Forboding Angel wrote:I am glad I don't live in Canada. Your politics and party makeups boggle my mind at the non-sensicalness of it all. Of your 3 major parties, all 3 seems to be kinda looney bin material, as though you have ultra hard right, ultra hard left and nothing in between that makes any certifiable sense. Ungh, screw that
Nah, from what I've seen of your posts, you'd like the Conservatives. You're a center-right voter, aren't you? They're not ultra-hard-right, they're just way too far right for most Canadians, and so their leader rules them with an iron fist to keep the crazy ones silent.
Our situation with the Cons is similar to the American one in that the Republicans are divided between the Jesus-and-guns types and the old tax-cutting corporate men... they used to be two separate parties - the Reform (religion and guns) and the Progressive Conservatives (businessmen). Then Prime Minister Mulroney (of the PC) screwed the country so bad that nobody respected the PC party after that, and so the Reform took the spotlight on the right, much to the disgust of most of Canada. Seeing the writing on the wall, the remaining PC and the Reformers merged parties as the Conservative party. They put a stuffy Toronto economist named Stephen Harper up front to make themselves to Ontarians, and he runs a *very* tight ship within his party. Despite their origins (most of the party comes from the Reform side of the family and started out as angry right-wing grassroots agitators) they stay on message very well and avoid saying anything that will push them out of Canada's favour. Basically, where the Republicans celebrate the Jesus-and-guns side of the party, the Conservatives keep it under wraps.
So they survive as Canada's minority party (plurality in government, but not a majority). The Prime Minister is just the leader of the party with the most seats in the House - there is no seperate election for the position... this is actually an unwritten rule because of our gradual entrance into democracy, so there are questions about whether a coalition is a legal alternative. But I digress. A minority government means that the opposition can band together and force an election when they want to have another crack at governing... but Canadians don't *want* an election because nothing much changed last time we went to the polls, and the Liberals damned well know that Canadians don't have any more reason to vote for them this time than they did the last two times.
So the Cons actually can run like they've got a majority, since the Liberals don't want to look wimpy by opposing them *without* calling an election.

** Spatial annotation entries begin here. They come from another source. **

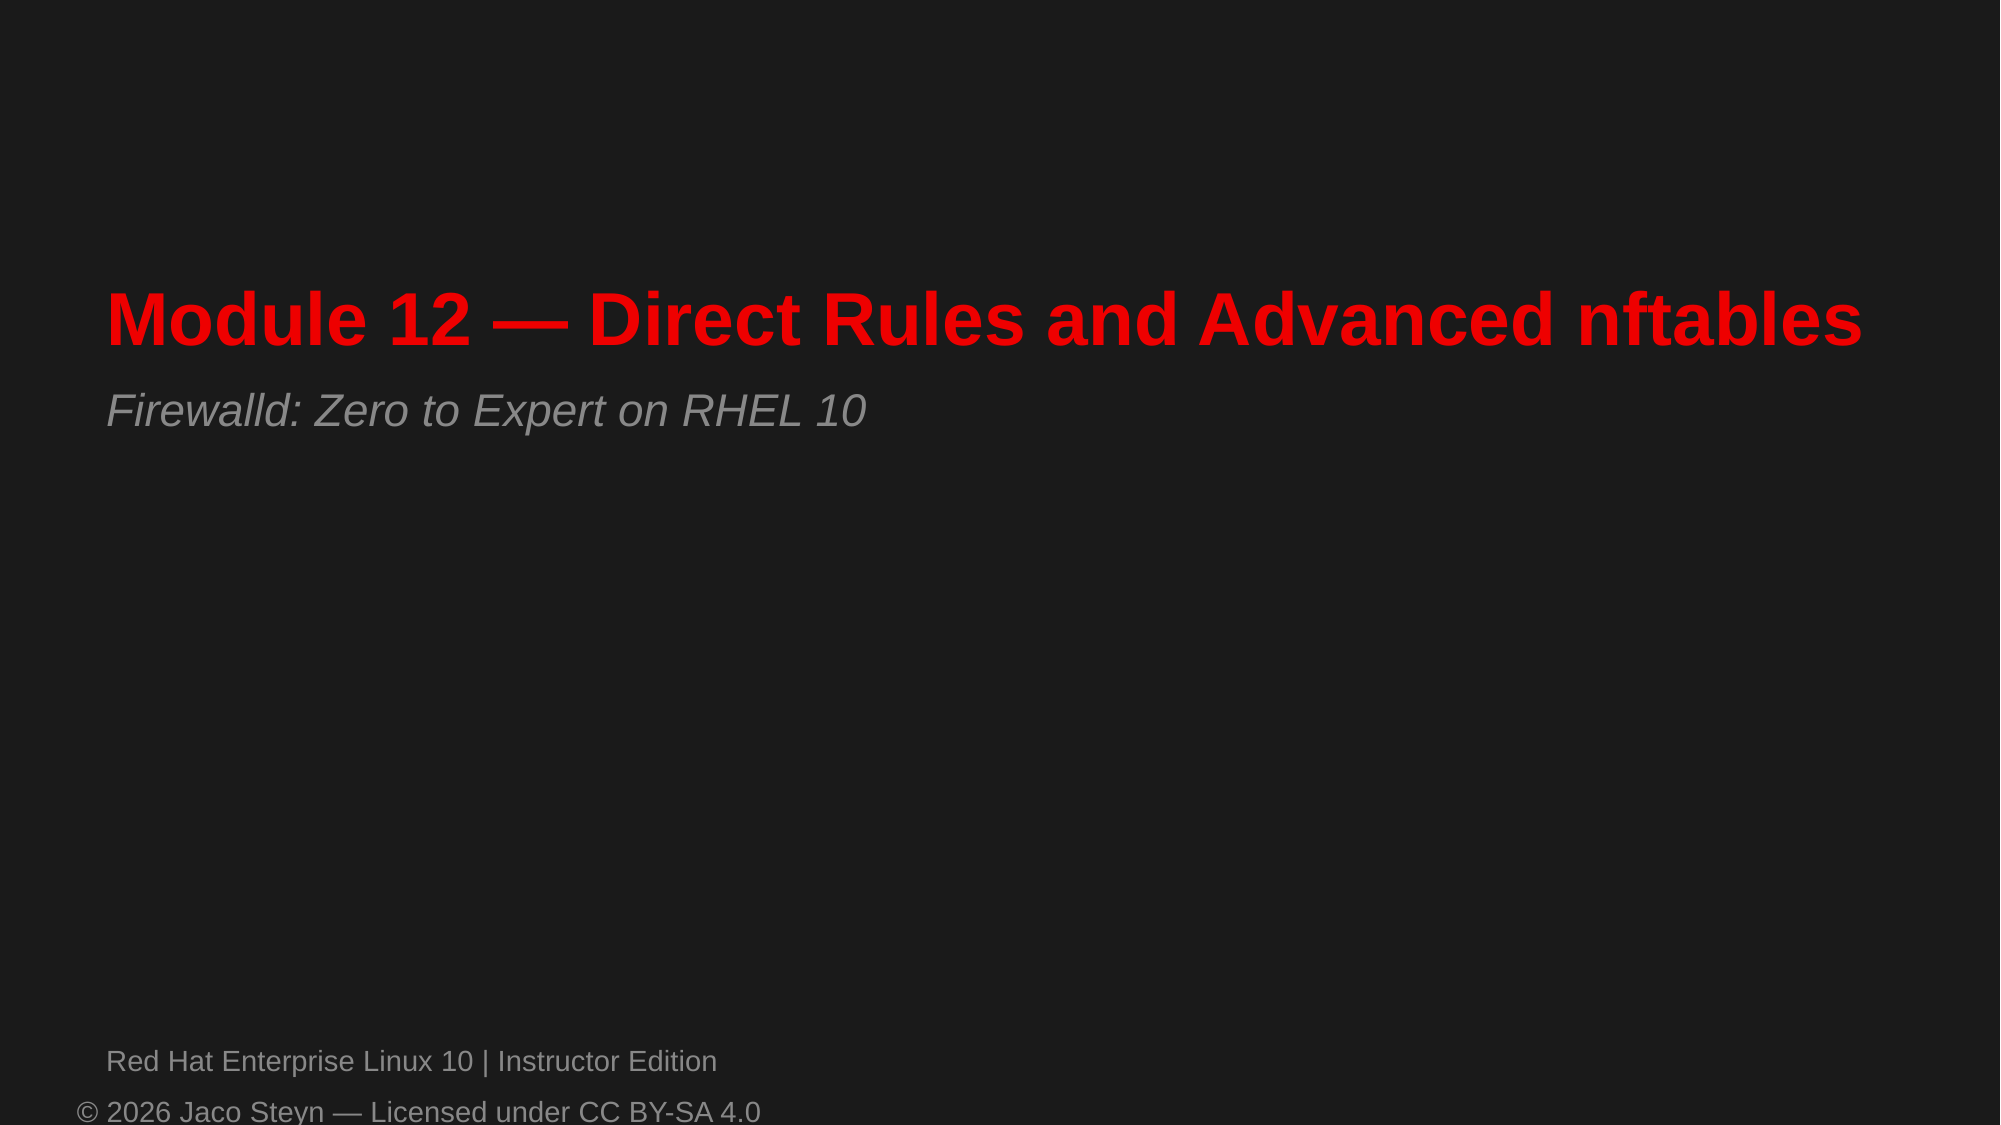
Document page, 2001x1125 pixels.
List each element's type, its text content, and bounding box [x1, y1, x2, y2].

text_box © 2026 Jaco Steyn — Licensed under CC BY-SA 4.0 [59, 1083, 1942, 1120]
text_box Module 12 — Direct Rules and Advanced nftables Firewalld: Zero to Expert on RHEL 10 [88, 265, 1912, 562]
text_box Red Hat Enterprise Linux 10 | Instructor Edition [88, 1033, 1912, 1075]
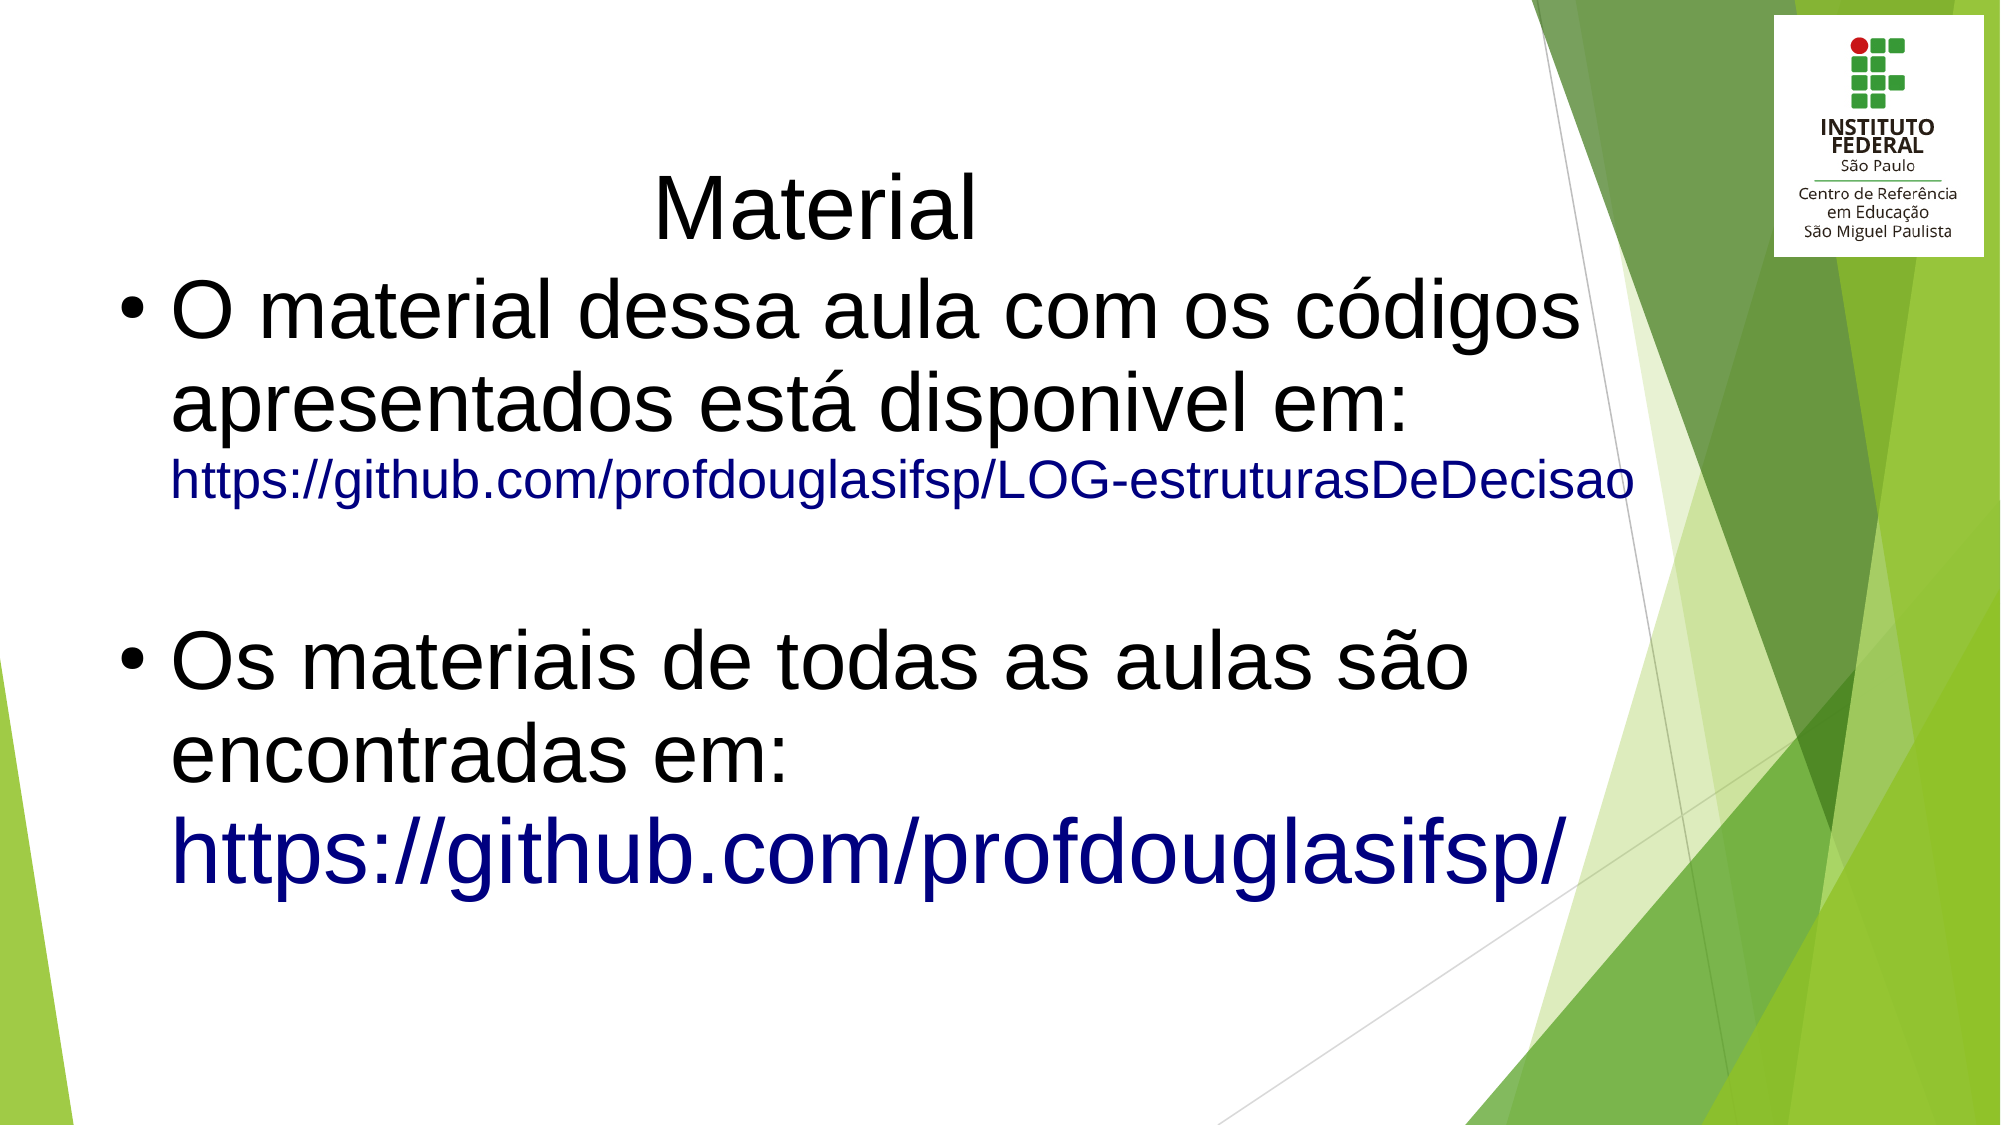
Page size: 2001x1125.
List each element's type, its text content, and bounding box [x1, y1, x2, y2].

So this uneasy state of affairs has gone on since 2006, a new record for minority government in Canada.
The problem in this case is that, of course, they're being all laissez-faire supporting the big business and so they have no interest in stopping UBB.
Oh, and the Quebecers have their own party that doesn't even run in other provinces. The Bloc Quebecois gets near-unanimous representation from the Quebec ridings every election.
So we have a 4th major party, but the Bloc can never get enough seats to rule (obviously) but has massive power in government.
The math creates an ugly reality here: having a regional power-base is better than broad support. The Greens approach 7% of the popular vote but never get a seat. The NDP gets *double* the popular support of the Bloc, but substantially *less* seats. The same problems would occur in the USA if you had more parties.